**Problem requirements**
Show each line in the listing below that contains the word "hand".

**** Source material

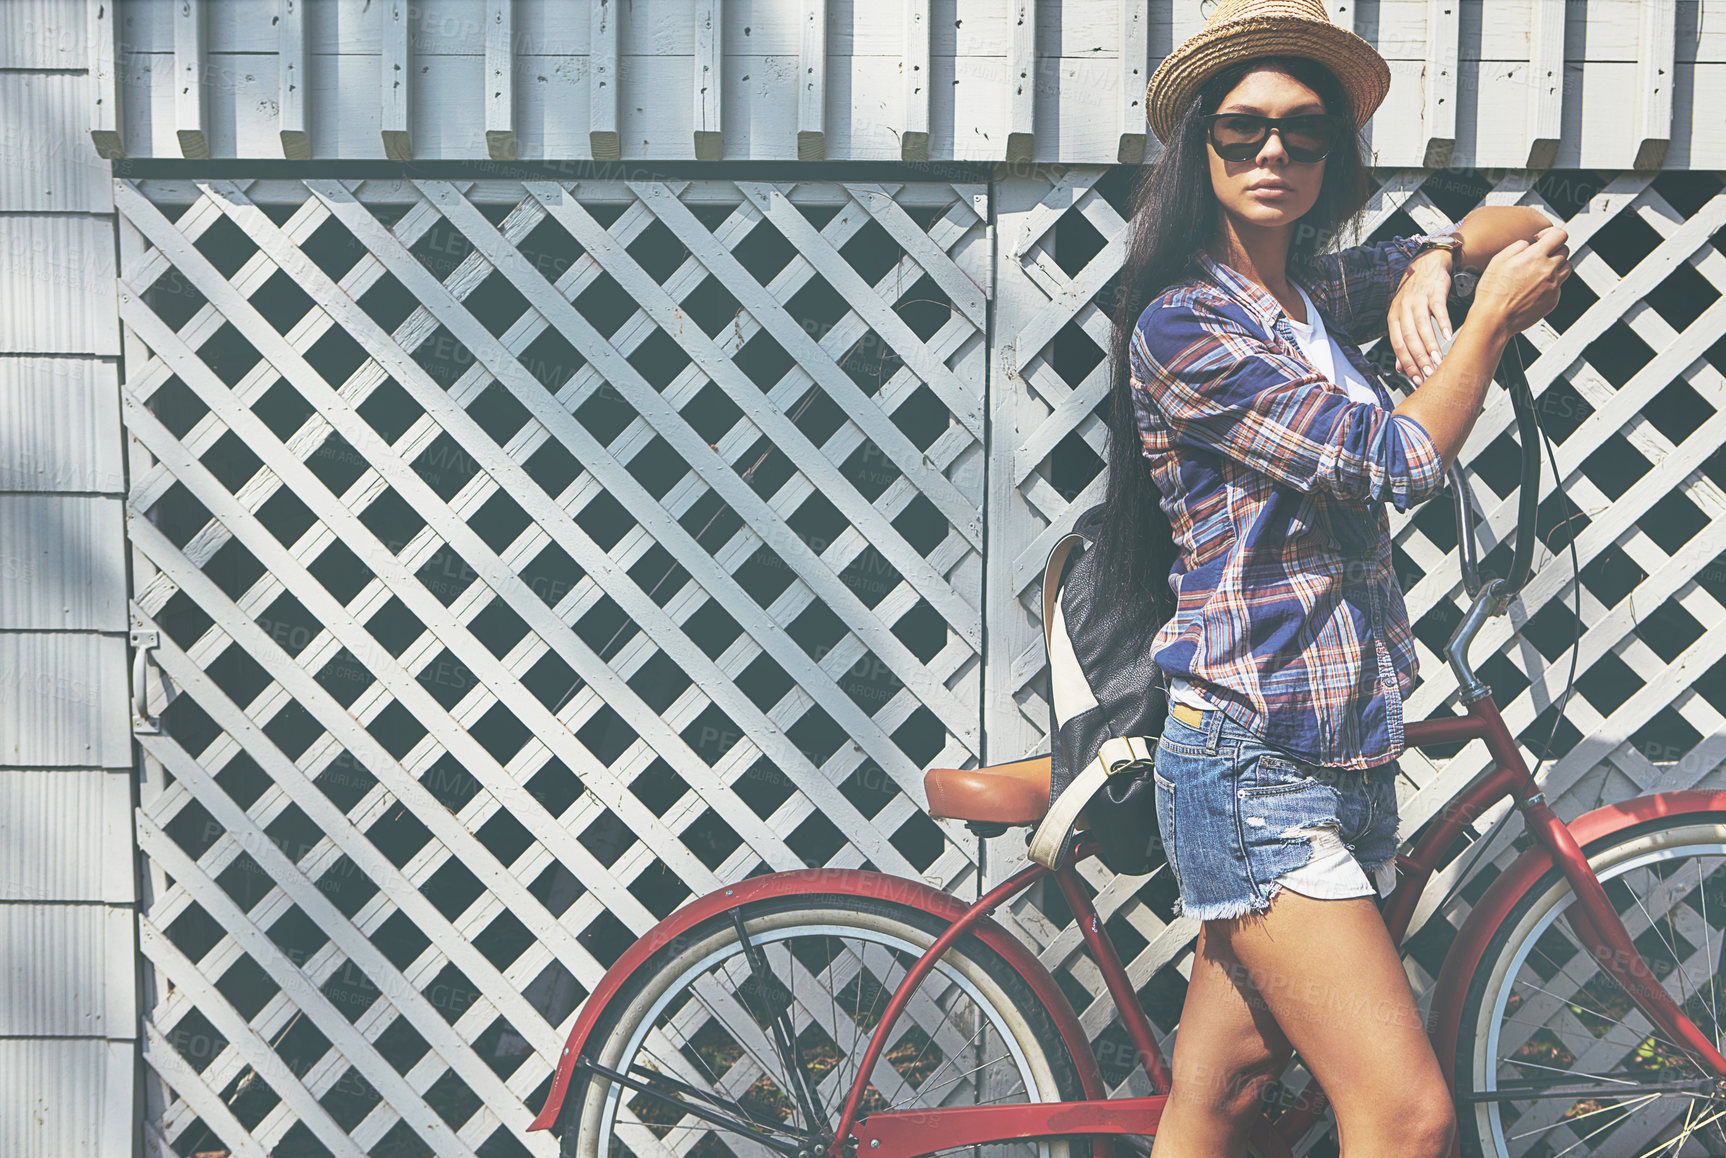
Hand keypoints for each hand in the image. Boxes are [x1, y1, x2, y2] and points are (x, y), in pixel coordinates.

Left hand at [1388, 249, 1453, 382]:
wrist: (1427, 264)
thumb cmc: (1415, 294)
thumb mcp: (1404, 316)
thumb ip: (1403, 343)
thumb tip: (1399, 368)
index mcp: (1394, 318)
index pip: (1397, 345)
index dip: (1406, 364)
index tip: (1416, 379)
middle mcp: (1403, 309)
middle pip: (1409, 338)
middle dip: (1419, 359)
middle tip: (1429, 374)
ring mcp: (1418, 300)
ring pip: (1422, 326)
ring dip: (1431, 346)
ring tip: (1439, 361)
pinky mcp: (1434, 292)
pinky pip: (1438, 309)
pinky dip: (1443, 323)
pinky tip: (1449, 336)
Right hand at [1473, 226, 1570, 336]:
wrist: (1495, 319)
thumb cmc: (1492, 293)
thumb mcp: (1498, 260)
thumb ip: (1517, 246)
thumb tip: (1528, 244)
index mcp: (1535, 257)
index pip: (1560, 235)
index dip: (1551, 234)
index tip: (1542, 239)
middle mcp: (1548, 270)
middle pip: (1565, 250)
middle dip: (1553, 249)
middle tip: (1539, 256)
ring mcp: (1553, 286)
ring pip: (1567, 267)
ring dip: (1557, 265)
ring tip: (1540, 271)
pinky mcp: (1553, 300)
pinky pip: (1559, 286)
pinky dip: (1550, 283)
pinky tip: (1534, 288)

********

**Answer section**
Hand keypoints for each hand in the image. Boxes are [x1, y1, x2, y2] and points are (x, y), in pixel coordinates.
Left hand at [1388, 249, 1453, 382]:
Right hand at [1473, 226, 1570, 336]:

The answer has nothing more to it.